Whenever a line of the data below holds the string "trending", copy that line.

** MATERIAL FOR THIS TASK follows **

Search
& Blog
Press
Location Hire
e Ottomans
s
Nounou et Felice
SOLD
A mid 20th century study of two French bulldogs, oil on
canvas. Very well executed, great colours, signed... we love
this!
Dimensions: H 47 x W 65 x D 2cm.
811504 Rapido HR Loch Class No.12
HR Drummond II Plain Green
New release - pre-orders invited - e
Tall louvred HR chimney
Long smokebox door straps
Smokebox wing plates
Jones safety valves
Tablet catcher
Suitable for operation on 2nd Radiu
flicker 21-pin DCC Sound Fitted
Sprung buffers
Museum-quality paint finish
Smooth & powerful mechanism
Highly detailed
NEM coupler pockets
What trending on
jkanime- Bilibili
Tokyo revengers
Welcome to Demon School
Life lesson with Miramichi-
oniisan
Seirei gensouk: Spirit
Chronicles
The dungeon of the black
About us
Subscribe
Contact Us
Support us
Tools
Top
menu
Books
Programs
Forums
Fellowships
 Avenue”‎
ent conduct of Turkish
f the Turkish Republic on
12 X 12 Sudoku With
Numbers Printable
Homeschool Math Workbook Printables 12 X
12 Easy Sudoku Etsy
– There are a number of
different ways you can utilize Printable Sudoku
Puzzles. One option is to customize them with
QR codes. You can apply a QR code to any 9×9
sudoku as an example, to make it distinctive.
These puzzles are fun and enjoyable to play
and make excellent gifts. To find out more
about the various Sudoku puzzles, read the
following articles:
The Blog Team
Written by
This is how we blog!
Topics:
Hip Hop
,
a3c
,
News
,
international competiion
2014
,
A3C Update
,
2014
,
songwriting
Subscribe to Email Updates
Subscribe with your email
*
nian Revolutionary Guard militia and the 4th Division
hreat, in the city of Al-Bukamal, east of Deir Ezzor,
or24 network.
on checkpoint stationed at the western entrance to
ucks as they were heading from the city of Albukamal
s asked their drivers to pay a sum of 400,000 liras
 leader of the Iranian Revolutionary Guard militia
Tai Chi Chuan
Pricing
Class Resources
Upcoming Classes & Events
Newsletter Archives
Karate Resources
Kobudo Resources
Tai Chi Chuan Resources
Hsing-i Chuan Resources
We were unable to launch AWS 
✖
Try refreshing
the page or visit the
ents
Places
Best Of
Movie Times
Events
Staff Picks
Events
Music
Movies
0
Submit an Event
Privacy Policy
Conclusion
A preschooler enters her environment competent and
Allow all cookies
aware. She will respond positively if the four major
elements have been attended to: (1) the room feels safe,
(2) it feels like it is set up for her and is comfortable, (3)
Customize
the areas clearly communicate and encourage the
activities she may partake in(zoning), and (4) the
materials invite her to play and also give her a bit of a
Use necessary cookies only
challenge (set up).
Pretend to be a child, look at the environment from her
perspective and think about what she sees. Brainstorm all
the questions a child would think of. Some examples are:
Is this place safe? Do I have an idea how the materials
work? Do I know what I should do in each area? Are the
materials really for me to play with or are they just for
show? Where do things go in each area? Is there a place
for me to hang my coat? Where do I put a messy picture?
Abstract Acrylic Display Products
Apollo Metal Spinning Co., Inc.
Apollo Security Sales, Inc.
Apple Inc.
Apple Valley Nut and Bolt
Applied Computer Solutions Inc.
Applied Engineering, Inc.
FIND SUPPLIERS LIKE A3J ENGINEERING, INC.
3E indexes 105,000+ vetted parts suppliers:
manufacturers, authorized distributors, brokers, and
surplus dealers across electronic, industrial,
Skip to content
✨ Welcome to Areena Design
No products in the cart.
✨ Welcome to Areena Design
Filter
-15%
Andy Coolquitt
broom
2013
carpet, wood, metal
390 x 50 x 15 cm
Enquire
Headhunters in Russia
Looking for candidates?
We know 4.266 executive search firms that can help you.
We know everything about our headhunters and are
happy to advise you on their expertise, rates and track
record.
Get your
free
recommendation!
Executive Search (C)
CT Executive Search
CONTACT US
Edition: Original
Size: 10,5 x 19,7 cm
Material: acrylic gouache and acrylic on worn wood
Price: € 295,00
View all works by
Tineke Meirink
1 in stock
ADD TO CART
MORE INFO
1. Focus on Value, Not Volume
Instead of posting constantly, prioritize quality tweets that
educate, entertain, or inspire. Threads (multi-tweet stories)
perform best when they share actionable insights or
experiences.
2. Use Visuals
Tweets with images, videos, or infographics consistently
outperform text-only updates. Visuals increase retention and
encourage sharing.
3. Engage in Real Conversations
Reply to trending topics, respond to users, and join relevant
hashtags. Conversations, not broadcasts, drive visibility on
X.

** End of MATERIAL FOR THIS TASK **

__WORKED SOLUTION__:
What trending on
Reply to trending topics, respond to users, and join relevant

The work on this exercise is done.